## What you will do
1. According to the Schiavo bill news report, where was President Bush returning to Washington from?
2. Resume the Schiavo bill news report, starting after its final sentence.

** Document text follows **

Bush returns to Washington to sign the Terri Schiavo Bill
The Associated Press has the following news:
Compromise Reached on Measure to Allow Federal Court Review of Schiavo Case, Resume Feeding; Bush Returning to Washington Early
WASHINGTON (AP) - Congressional leaders hoped a deal reached Saturday would clear the way for a brain-damaged woman to resume being fed while a federal court reviews the right-to-die battle between her parents and her husband.
President Bush changed his schedule to return to Washington from his Texas ranch on Sunday to be on hand to sign the legislation.
"Everyone recognizes that time is important here," White House press secretary Scott McClellan said in announcing the president's plans Saturday evening in Texas. "This is about defending life."
"I'm pleased to announce that House and Senate Republican leadership have reached an agreement on a legislative solution," Senate Majority Leader Bill Frist of Tennessee said Saturday at the start of a brief Senate session.

** End of Document text **
** Extracted data follows **

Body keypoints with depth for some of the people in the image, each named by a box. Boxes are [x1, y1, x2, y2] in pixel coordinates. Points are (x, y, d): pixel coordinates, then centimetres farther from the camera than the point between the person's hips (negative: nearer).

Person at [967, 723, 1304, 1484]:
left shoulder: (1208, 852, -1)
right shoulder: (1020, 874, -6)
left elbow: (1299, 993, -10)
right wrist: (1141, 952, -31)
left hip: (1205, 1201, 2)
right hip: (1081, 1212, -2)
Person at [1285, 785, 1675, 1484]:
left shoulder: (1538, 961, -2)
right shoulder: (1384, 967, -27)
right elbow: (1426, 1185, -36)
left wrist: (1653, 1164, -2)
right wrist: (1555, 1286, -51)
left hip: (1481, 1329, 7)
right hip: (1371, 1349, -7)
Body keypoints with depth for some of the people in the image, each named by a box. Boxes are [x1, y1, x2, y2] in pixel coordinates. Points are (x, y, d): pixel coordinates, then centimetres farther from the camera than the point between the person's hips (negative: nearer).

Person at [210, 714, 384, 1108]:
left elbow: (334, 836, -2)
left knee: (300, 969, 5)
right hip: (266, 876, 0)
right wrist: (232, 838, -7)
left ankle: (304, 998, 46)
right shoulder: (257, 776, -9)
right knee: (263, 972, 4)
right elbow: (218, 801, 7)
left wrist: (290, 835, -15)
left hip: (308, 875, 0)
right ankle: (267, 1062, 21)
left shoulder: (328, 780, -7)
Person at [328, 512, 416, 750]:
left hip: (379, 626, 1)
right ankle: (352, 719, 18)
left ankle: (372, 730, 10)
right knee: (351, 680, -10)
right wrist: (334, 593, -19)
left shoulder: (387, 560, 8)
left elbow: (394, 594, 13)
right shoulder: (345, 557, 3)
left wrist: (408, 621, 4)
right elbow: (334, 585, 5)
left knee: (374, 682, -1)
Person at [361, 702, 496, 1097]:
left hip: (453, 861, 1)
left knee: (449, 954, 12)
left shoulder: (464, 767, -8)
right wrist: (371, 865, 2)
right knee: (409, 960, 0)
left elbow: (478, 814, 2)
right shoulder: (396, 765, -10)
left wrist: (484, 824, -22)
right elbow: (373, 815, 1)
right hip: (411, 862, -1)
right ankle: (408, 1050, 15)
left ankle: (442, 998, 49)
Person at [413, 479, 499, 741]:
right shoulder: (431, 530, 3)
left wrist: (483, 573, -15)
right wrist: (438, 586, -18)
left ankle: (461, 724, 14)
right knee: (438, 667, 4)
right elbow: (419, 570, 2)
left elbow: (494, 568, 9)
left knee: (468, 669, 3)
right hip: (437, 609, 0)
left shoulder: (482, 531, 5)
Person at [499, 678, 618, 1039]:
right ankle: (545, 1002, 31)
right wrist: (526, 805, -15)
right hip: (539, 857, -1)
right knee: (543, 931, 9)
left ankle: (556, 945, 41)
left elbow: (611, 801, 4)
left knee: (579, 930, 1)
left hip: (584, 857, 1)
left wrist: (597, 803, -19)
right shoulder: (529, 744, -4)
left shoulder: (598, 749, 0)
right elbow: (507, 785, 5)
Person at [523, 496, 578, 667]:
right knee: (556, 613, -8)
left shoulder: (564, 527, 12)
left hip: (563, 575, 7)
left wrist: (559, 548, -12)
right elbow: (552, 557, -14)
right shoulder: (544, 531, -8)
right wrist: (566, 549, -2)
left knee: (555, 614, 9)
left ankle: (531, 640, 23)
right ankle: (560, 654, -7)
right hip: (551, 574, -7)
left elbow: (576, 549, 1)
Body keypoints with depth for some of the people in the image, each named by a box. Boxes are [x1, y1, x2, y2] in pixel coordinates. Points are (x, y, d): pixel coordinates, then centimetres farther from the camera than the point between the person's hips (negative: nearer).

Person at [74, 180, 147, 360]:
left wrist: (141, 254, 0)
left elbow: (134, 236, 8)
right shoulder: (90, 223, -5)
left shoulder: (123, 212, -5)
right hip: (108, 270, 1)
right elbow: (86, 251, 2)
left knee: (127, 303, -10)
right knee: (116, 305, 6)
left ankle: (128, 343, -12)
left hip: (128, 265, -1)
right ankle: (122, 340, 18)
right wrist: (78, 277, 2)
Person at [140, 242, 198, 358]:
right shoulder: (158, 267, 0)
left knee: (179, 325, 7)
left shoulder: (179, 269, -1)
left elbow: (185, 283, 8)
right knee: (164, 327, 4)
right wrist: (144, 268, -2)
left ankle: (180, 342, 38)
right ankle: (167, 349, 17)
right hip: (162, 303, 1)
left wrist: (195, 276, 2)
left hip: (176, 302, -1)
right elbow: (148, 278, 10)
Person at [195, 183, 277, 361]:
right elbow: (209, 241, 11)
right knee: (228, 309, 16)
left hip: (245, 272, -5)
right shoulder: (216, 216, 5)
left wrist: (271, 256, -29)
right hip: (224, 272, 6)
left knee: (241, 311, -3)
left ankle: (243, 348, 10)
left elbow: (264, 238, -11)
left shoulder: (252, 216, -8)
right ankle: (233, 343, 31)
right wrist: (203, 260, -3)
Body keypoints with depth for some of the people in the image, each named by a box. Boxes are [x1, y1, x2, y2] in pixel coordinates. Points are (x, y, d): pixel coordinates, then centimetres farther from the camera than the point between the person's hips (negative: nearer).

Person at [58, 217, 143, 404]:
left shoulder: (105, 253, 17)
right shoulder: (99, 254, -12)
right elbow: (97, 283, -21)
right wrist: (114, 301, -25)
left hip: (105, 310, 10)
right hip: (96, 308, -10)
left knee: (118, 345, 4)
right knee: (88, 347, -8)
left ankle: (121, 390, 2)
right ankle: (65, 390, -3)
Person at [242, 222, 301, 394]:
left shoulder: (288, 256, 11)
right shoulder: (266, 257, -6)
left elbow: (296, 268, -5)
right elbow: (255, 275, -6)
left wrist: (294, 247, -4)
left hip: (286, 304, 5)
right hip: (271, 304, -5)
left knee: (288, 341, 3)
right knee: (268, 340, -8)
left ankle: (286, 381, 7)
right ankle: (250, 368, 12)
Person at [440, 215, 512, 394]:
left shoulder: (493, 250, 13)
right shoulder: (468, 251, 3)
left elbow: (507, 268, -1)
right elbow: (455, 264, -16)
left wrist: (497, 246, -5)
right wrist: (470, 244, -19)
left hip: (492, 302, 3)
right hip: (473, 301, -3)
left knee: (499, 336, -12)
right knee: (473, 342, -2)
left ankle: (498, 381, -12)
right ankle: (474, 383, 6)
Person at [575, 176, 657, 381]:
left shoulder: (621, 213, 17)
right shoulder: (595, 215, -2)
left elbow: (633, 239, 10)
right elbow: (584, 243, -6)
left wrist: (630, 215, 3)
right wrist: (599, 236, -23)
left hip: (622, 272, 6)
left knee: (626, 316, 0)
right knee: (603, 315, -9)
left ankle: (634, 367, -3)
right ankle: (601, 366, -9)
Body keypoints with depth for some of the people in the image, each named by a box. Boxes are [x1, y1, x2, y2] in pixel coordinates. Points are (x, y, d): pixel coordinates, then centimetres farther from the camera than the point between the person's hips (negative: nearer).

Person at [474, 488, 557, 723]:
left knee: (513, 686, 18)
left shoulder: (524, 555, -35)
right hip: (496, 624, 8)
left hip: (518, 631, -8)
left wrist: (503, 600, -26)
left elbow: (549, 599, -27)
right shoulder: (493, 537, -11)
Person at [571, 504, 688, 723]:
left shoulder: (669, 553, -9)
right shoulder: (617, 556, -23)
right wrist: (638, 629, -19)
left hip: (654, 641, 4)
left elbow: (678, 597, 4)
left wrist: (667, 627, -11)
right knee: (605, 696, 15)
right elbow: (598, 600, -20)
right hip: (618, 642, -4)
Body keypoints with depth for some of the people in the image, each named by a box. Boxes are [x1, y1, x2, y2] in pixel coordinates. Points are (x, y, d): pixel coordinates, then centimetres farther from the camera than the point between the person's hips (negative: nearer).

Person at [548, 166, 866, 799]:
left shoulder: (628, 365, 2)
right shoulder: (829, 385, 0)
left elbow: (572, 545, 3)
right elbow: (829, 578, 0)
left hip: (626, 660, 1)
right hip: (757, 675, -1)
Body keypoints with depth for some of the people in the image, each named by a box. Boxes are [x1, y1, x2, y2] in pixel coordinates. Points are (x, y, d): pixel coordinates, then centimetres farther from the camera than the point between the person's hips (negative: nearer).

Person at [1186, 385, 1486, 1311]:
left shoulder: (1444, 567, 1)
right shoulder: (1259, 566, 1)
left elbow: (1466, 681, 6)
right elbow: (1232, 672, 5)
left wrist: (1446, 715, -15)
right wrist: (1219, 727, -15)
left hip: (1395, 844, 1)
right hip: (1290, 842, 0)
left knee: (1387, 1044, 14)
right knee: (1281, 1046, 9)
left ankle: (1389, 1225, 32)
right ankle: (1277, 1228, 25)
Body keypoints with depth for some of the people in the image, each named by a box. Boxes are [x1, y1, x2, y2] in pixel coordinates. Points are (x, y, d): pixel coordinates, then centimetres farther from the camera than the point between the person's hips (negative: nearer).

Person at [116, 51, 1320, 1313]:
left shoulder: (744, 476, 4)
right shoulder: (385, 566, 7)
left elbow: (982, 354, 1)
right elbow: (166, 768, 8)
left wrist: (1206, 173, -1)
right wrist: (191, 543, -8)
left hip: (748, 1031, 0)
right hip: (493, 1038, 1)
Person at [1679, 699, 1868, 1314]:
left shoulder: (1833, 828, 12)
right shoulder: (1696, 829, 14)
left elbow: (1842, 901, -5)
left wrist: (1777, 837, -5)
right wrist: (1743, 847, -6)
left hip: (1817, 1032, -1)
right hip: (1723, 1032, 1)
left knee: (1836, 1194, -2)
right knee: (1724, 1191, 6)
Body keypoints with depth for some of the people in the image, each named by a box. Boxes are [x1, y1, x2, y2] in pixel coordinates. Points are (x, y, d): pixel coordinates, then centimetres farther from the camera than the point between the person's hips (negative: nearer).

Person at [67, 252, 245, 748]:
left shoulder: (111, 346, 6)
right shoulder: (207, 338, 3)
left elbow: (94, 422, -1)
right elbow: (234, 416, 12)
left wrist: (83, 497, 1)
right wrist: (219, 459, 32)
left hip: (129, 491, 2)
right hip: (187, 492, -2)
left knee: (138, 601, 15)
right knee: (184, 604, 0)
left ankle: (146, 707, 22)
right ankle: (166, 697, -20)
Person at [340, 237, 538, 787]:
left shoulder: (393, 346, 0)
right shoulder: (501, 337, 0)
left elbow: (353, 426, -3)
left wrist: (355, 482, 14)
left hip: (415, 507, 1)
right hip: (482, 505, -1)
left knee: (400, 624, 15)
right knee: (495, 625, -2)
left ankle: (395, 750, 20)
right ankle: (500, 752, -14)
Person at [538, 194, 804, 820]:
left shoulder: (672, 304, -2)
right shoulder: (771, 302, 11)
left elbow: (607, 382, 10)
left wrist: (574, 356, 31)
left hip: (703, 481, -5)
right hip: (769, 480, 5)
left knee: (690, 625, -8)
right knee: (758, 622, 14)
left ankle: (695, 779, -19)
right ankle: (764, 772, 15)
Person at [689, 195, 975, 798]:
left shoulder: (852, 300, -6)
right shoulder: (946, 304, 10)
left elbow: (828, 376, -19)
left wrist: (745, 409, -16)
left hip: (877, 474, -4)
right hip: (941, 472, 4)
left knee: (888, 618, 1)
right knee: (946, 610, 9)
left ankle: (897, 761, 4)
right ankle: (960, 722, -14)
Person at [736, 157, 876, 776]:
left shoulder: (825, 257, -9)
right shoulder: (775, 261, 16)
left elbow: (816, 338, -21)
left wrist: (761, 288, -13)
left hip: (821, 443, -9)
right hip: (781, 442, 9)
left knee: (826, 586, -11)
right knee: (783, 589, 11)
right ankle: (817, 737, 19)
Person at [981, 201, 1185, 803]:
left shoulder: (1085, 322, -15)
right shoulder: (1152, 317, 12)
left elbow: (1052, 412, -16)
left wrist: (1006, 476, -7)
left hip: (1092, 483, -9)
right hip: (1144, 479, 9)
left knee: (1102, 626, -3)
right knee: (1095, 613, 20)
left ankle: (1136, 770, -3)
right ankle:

** End of Extracted data **

## List of answers
1. His Texas ranch.

2.
"We are confident this compromise addresses everyone's concerns, we are confident it will provide Mrs. Schiavo a clear and appropriate avenue for appeal in federal court, and most importantly, we are confident this compromise will restore nutrition and hydration to Mrs. Schiavo as long as that appeal endures," House Majority Leader Tom DeLay said earlier at a news conference.
House approval was hoped for Sunday when the House planned to meet in a special session, he said.
"We're elated primarily that they put politics to one side and they're concentrating on the issue of saving Terri's life," Schiavo's father, Bob Schindler, said late Saturday.
The Senate session Saturday evening was convened to formally give necessary permission for the House to meet Sunday, when it otherwise would be in recess under a previously passed Easter recess resolution.
The plan is for the House to act on the two-page bill Sunday, or just after midnight Monday morning if someone objects to the bill being taken up on an expedited basis Sunday.
Frist said the Senate then would act on the House legislation Sunday, assuming it passes the House as envisioned, and rush the bill to the president for signature into law. Otherwise, he said the Senate will meet again after the House acts early Monday.
At a news conference after the Senate session Saturday, Sen. Rick Santorum, R-Pa., chairman of the Senate Republican Conference, thanked the Democratic leadership for cooperating on an expedited procedure to consider the legislation. He singled out Democratic Sens. Ron Wyden of Oregon and Carl Levin of Michigan as two who had reservations about the bill, but agreed not to use Senate rules or traditions to block its consideration.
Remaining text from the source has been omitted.